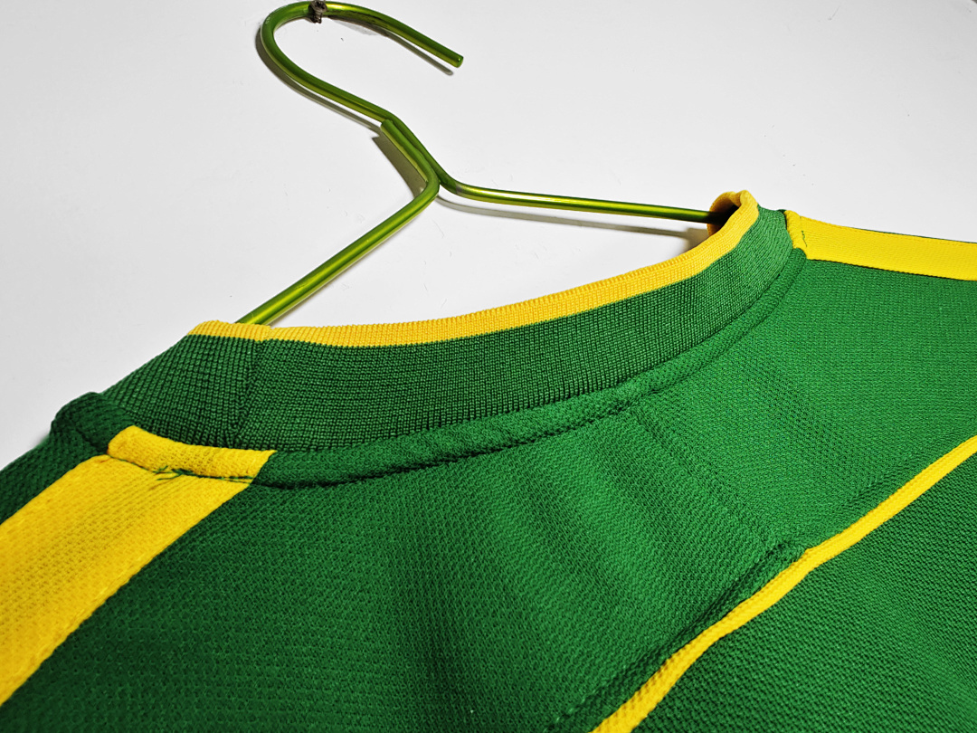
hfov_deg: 73.9
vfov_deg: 58.9
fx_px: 649
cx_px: 488
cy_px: 366
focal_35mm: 23
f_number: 2.2
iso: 87
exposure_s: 1/50
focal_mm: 2.59
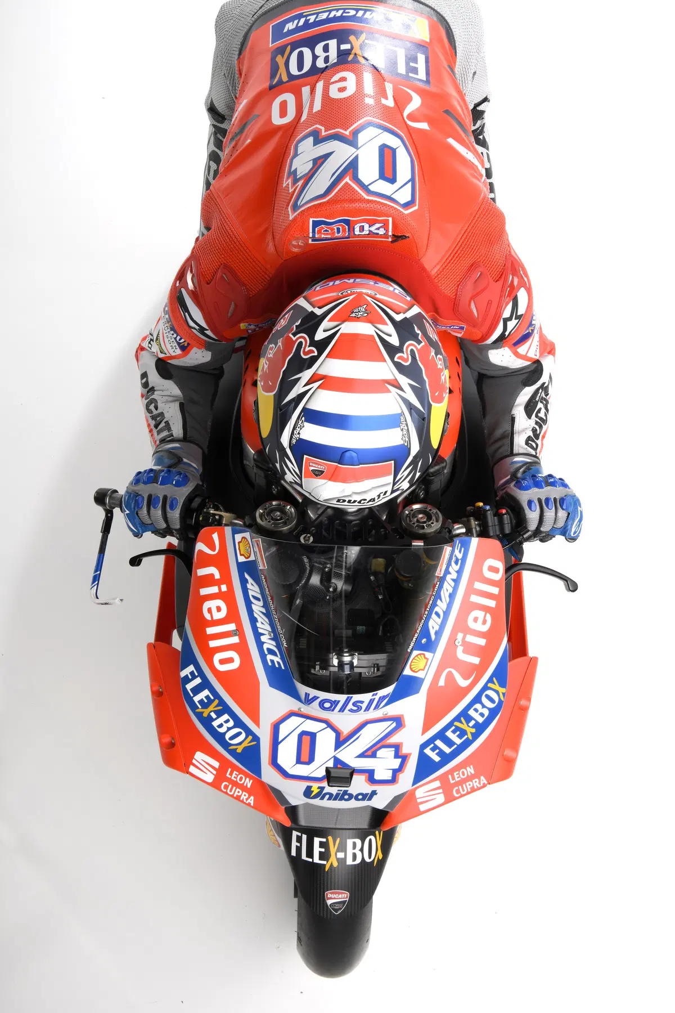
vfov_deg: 42.7
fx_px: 1294
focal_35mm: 46
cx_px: 338
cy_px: 506
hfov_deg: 29.2
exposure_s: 1/160
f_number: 22
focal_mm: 46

□ □ □ □ □

What to work on: An answer that restates all the entries exactly and drops the images is what is needed.

Response to this exercise:
hfov_deg: 73.9
vfov_deg: 58.9
fx_px: 649
cx_px: 488
cy_px: 366
focal_35mm: 23
f_number: 2.2
iso: 87
exposure_s: 1/50
focal_mm: 2.59
vfov_deg: 42.7
fx_px: 1294
focal_35mm: 46
cx_px: 338
cy_px: 506
hfov_deg: 29.2
exposure_s: 1/160
f_number: 22
focal_mm: 46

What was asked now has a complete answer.